Problem requirements —
Count the lines in the material below that contain the string "many", with uppercase and lowercase treated as different. Reply with the number only.

Material for the task section start

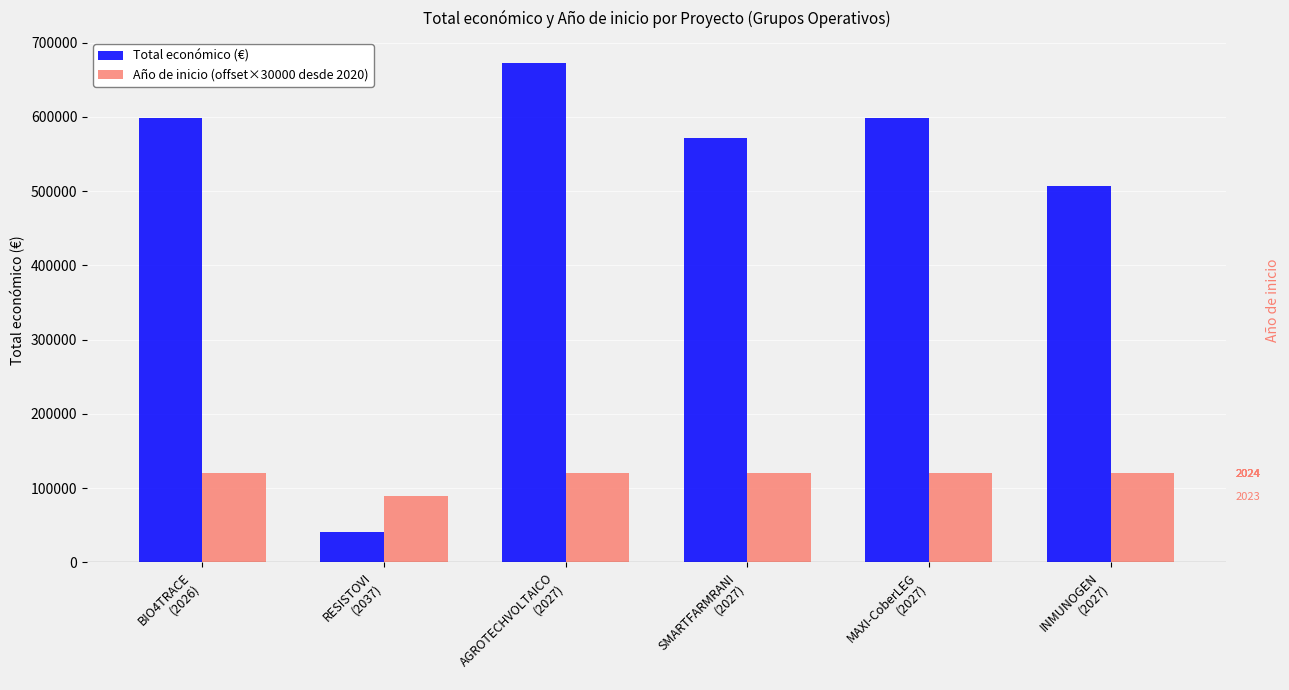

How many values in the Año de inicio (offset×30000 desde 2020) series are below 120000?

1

Material for the task section end
Material for the task section start

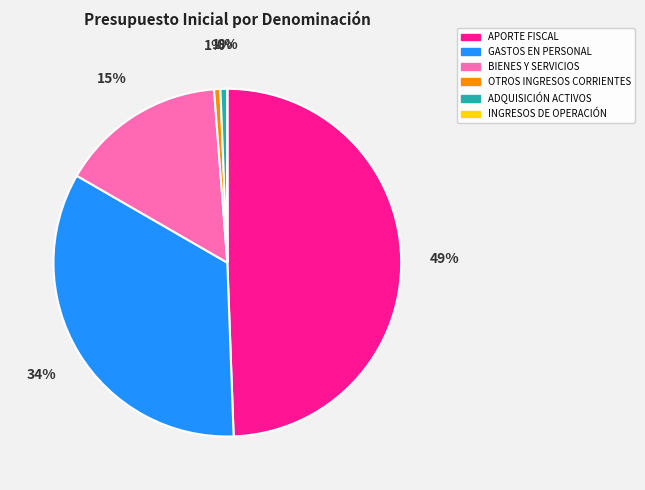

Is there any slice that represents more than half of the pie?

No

Material for the task section end
Material for the task section start

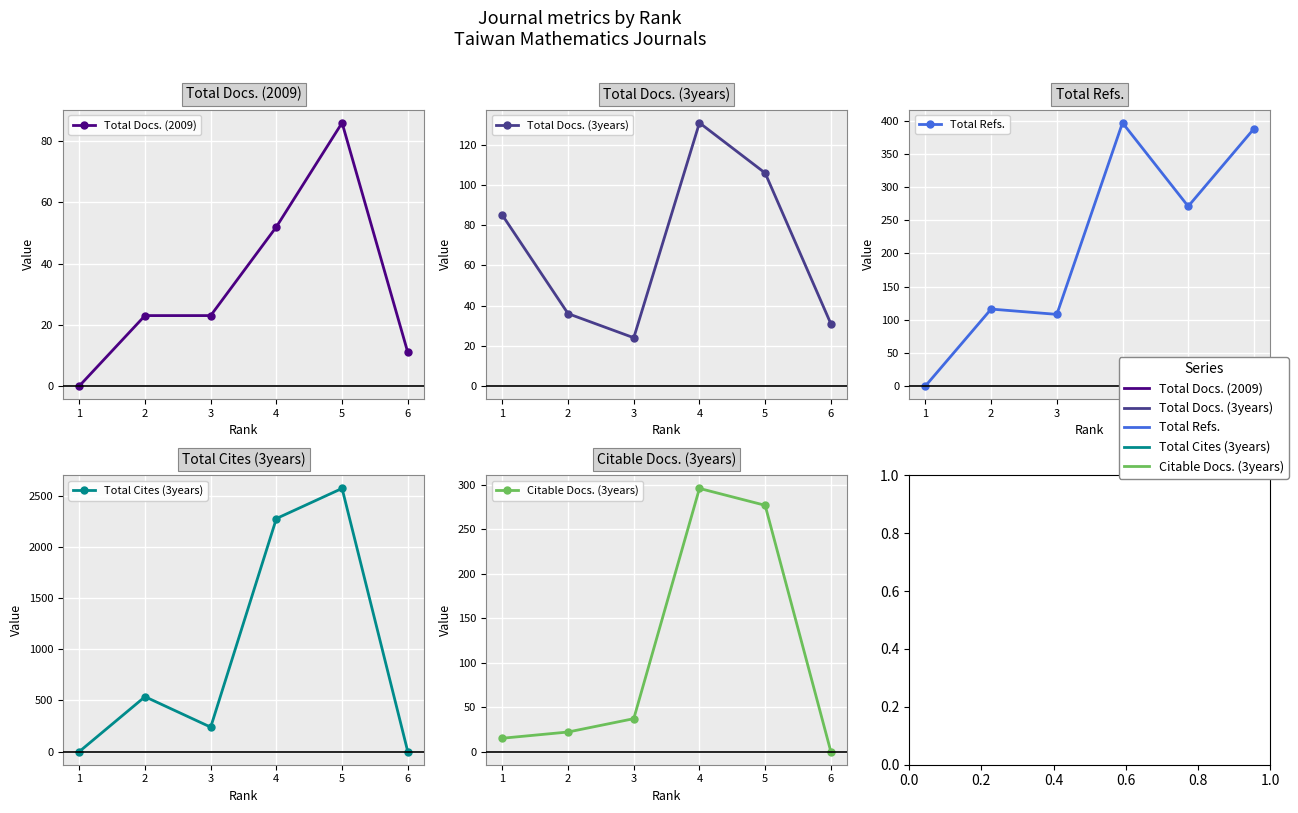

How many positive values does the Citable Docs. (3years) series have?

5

Material for the task section end

Output of the task —
2